_Data:_

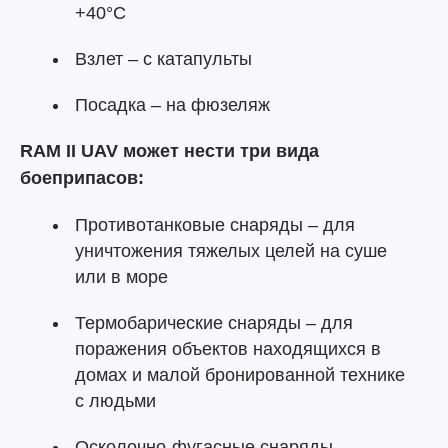
+40°С
Взлет – с катапульты
Посадка – на фюзеляж
RAM II UAV может нести три вида
боеприпасов:
Противотанковые снаряды – для
уничтожения тяжелых целей на суше
или в море
Термобарические снаряды – для
поражения объектов находящихся в
домах и малой бронированной технике
с людьми
Осколочно-фугасные снаряды –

_Problem details:_ A faithful copy of all the records is required, with the pictures left out.

_Finished task:_
+40°С
Взлет – с катапульты
Посадка – на фюзеляж
RAM II UAV может нести три вида
боеприпасов:
Противотанковые снаряды – для
уничтожения тяжелых целей на суше
или в море
Термобарические снаряды – для
поражения объектов находящихся в
домах и малой бронированной технике
с людьми
Осколочно-фугасные снаряды –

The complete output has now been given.